▸ Extracted data entries:
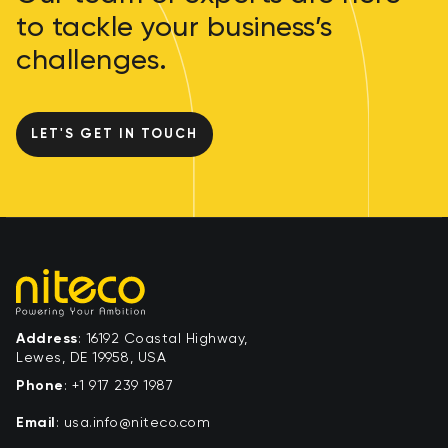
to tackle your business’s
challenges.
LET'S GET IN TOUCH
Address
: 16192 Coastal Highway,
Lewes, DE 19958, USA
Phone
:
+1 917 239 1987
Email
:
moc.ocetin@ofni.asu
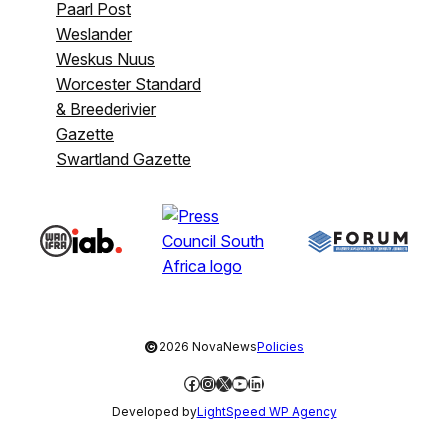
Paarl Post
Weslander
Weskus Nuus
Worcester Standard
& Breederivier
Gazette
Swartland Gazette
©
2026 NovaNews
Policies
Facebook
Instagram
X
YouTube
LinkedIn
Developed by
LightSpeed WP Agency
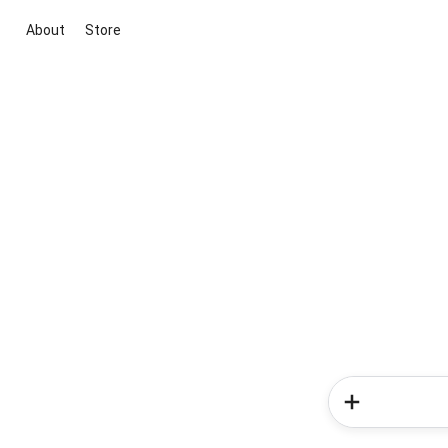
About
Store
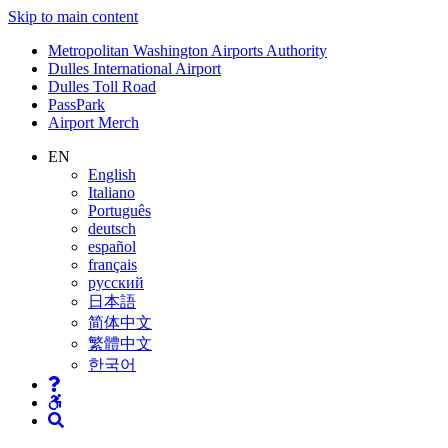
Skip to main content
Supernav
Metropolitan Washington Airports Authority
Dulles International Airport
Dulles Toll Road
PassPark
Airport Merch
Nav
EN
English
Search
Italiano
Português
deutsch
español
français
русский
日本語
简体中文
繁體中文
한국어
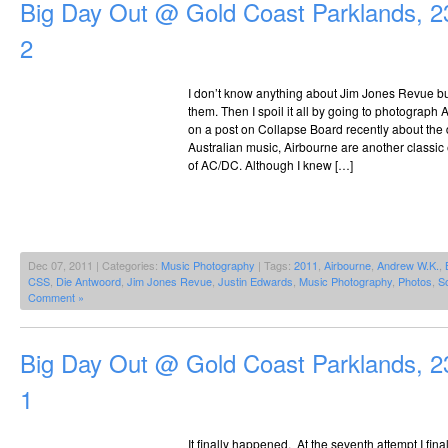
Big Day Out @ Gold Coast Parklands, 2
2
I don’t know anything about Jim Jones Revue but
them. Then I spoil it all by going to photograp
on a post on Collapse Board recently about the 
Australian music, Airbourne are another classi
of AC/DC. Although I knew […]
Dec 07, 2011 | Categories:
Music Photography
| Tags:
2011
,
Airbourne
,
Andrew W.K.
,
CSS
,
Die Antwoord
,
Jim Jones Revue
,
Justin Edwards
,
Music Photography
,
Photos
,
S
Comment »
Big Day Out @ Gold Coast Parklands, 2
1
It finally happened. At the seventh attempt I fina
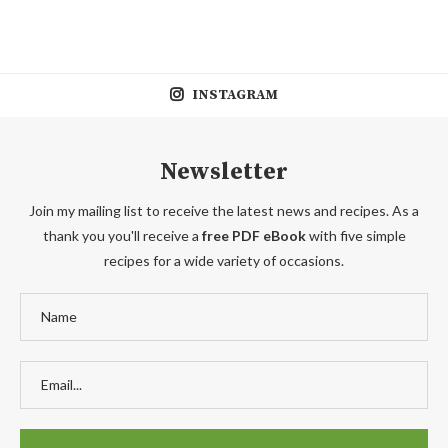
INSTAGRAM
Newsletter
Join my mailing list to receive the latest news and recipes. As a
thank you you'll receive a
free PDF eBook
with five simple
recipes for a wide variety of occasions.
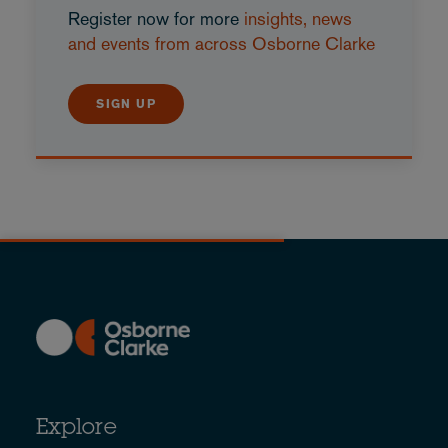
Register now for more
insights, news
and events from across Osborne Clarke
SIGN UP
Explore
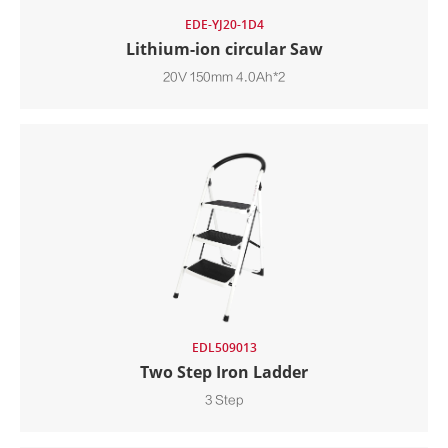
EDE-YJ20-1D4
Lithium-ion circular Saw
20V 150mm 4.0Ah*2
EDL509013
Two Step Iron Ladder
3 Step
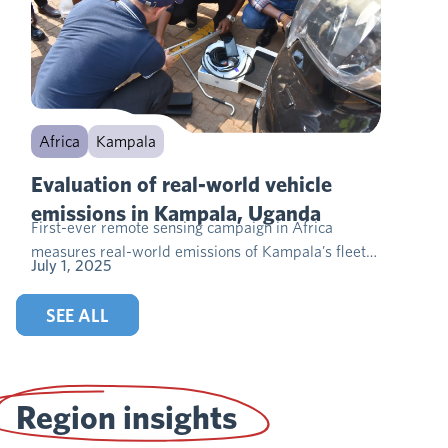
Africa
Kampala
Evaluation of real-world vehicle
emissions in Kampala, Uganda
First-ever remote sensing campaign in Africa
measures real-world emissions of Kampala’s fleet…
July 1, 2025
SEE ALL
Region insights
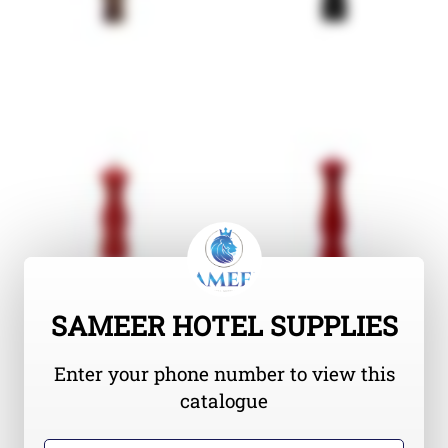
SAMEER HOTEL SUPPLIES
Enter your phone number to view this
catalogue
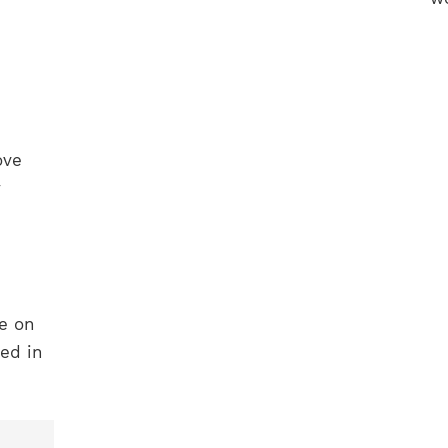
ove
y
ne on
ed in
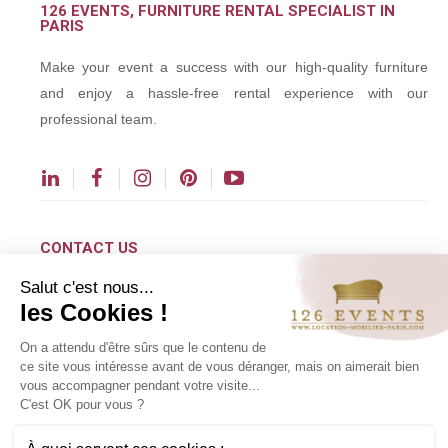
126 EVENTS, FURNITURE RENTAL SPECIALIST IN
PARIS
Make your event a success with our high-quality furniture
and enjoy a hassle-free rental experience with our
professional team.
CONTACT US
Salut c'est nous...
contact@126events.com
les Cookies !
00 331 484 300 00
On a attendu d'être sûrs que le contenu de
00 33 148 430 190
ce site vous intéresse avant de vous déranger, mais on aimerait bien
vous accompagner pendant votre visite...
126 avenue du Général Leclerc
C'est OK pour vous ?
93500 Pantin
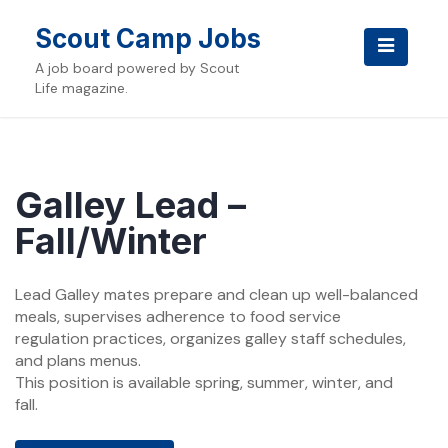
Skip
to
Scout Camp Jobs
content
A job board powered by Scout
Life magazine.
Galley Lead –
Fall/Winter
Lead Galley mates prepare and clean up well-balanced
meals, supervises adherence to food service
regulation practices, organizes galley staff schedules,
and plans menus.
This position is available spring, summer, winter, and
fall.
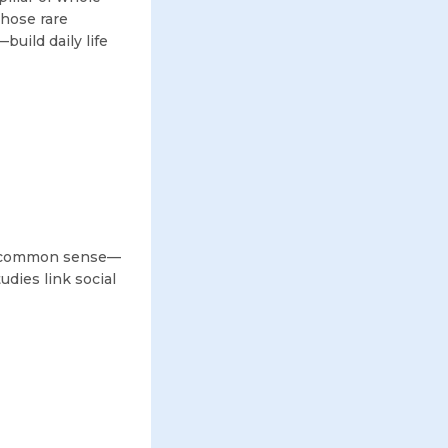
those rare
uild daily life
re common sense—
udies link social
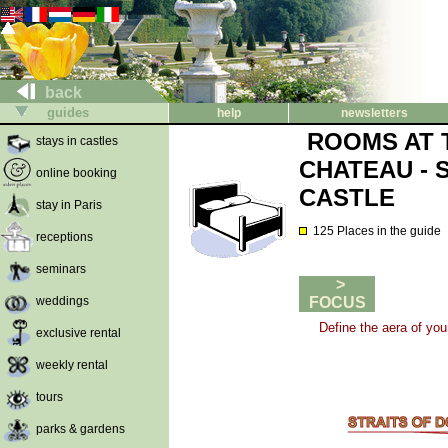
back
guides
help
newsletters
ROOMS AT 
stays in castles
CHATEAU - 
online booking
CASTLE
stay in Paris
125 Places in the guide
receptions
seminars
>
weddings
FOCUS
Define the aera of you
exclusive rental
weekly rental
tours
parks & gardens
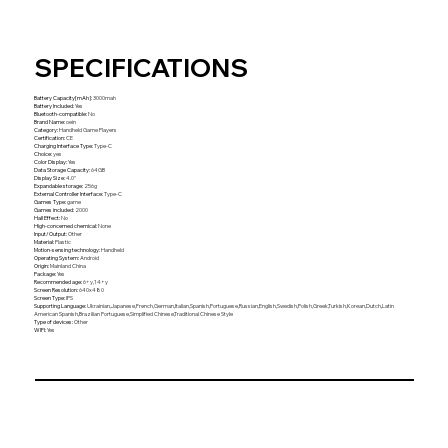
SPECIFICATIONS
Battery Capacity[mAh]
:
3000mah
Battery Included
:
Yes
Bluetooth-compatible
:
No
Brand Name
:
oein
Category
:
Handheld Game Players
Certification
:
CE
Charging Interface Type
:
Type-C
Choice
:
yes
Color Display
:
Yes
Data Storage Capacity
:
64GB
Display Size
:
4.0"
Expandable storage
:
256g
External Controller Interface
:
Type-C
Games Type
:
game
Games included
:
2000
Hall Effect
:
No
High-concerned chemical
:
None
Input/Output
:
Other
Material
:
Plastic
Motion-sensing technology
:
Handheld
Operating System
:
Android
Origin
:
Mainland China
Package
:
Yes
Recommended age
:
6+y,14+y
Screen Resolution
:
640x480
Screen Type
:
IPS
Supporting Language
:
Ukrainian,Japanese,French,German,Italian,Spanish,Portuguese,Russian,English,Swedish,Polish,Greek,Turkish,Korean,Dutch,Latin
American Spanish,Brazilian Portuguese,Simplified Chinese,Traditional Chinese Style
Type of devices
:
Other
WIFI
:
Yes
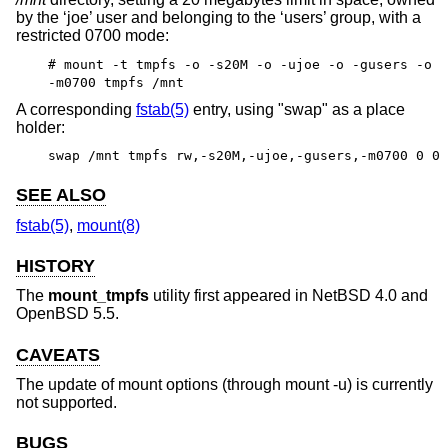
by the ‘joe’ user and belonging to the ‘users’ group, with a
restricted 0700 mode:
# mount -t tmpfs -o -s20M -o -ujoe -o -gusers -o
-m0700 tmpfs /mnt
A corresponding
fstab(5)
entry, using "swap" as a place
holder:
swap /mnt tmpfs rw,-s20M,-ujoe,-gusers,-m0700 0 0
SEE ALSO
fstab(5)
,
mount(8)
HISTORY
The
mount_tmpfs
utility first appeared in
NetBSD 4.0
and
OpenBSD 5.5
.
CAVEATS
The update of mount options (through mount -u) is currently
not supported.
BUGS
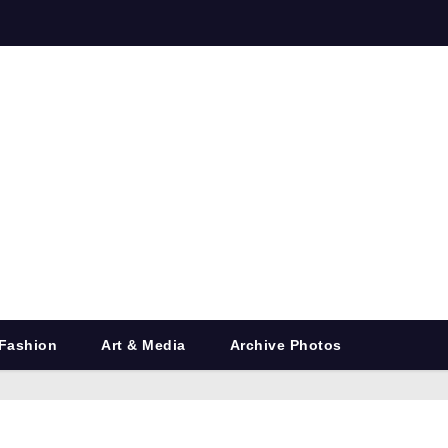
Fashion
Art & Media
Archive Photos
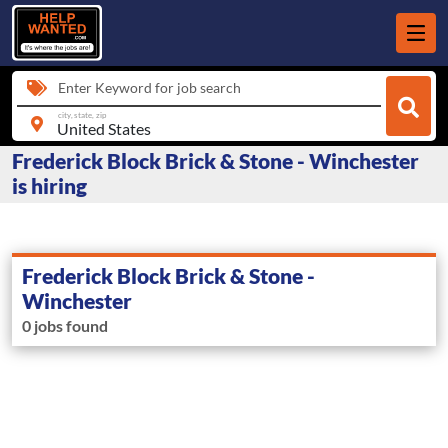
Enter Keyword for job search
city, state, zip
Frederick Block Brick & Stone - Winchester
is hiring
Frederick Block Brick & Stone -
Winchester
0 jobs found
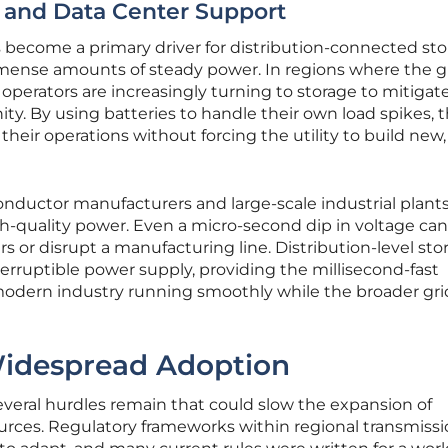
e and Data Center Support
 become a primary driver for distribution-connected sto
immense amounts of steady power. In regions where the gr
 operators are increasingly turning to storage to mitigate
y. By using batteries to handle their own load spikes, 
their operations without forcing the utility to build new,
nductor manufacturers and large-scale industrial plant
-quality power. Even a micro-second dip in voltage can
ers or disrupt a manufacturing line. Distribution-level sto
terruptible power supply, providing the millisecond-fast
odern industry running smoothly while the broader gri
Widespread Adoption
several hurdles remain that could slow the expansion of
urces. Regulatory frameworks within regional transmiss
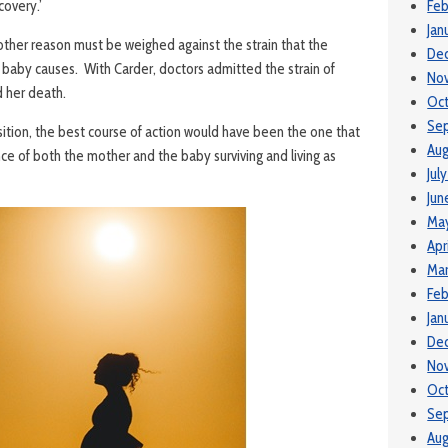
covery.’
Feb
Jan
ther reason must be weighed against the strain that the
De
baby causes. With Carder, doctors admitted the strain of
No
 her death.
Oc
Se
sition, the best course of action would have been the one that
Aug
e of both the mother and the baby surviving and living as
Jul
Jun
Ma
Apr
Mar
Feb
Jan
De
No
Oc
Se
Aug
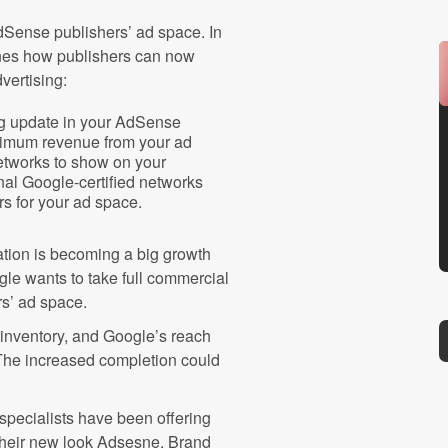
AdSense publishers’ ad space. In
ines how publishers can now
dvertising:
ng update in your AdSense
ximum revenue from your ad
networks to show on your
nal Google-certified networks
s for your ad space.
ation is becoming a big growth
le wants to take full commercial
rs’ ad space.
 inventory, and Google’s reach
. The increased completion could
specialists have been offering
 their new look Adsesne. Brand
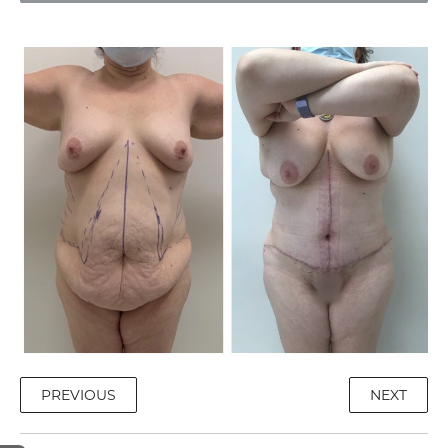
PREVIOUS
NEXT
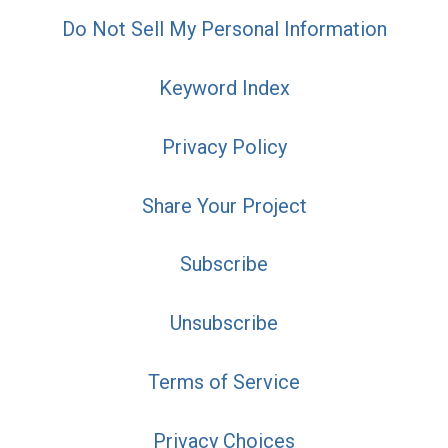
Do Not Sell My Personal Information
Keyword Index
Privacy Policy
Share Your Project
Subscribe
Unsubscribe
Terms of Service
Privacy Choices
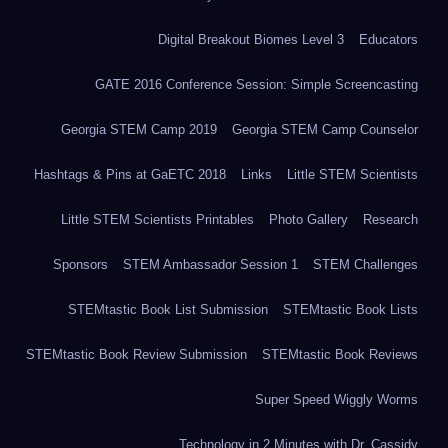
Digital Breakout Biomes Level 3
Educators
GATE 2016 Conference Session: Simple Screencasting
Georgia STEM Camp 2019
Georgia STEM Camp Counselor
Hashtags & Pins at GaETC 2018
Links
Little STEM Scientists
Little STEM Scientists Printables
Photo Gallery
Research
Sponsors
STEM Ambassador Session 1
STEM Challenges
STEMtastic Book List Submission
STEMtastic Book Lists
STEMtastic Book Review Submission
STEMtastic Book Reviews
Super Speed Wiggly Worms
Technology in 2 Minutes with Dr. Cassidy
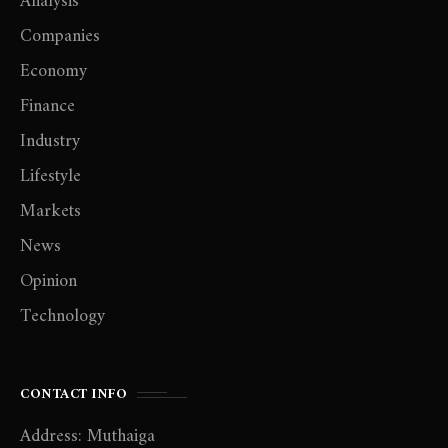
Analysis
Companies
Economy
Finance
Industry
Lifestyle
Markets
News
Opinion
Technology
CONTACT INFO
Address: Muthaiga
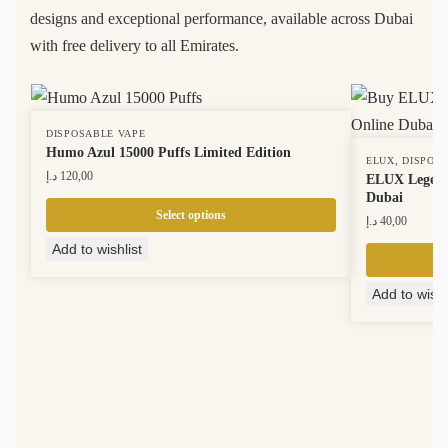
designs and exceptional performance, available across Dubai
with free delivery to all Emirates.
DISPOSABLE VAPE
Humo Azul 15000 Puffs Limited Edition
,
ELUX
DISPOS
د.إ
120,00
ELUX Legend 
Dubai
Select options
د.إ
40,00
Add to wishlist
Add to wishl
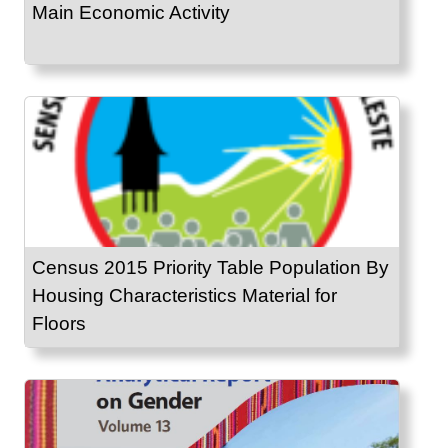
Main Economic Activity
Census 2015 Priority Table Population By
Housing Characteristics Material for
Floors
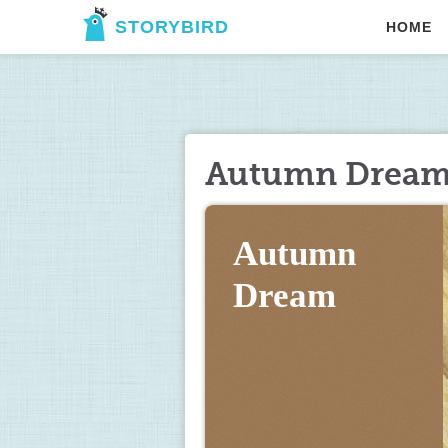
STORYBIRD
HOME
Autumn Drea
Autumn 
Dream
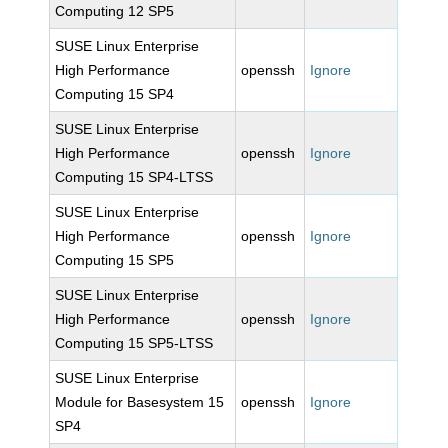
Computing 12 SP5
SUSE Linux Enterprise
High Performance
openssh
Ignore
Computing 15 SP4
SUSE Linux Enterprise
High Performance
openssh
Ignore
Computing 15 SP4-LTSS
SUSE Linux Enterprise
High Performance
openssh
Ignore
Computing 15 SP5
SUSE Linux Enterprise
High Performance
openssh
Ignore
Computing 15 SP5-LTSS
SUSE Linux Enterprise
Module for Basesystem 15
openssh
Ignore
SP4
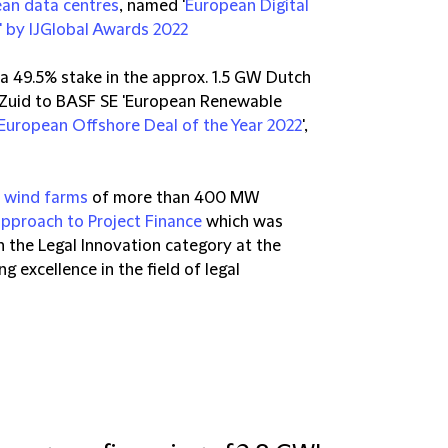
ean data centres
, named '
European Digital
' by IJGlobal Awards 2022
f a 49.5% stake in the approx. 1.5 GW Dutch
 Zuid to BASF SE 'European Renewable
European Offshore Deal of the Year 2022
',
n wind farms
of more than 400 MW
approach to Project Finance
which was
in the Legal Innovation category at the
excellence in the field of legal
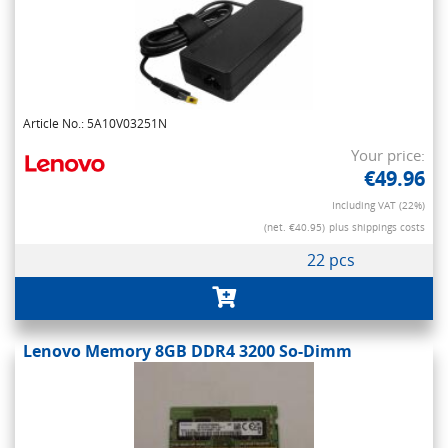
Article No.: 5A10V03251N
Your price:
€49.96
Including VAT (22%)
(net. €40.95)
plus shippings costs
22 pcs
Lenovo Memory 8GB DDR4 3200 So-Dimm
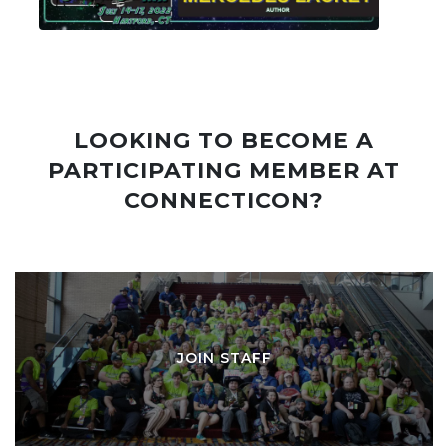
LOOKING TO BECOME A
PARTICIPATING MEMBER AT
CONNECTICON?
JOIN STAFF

▸ What this task involves: In the data above, find the line with "Computing 12 SP5" and the line with "f a 49.5% stake in the approx. 1.5 GW Dutch". Please copy exactly those two lines and every line between them, but not the pictures.

▸ Response to this exercise:
Computing 12 SP5
SUSE Linux Enterprise
High Performance
openssh
Ignore
Computing 15 SP4
SUSE Linux Enterprise
High Performance
openssh
Ignore
Computing 15 SP4-LTSS
SUSE Linux Enterprise
High Performance
openssh
Ignore
Computing 15 SP5
SUSE Linux Enterprise
High Performance
openssh
Ignore
Computing 15 SP5-LTSS
SUSE Linux Enterprise
Module for Basesystem 15
openssh
Ignore
SP4
ean data centres
, named '
European Digital
' by IJGlobal Awards 2022
f a 49.5% stake in the approx. 1.5 GW Dutch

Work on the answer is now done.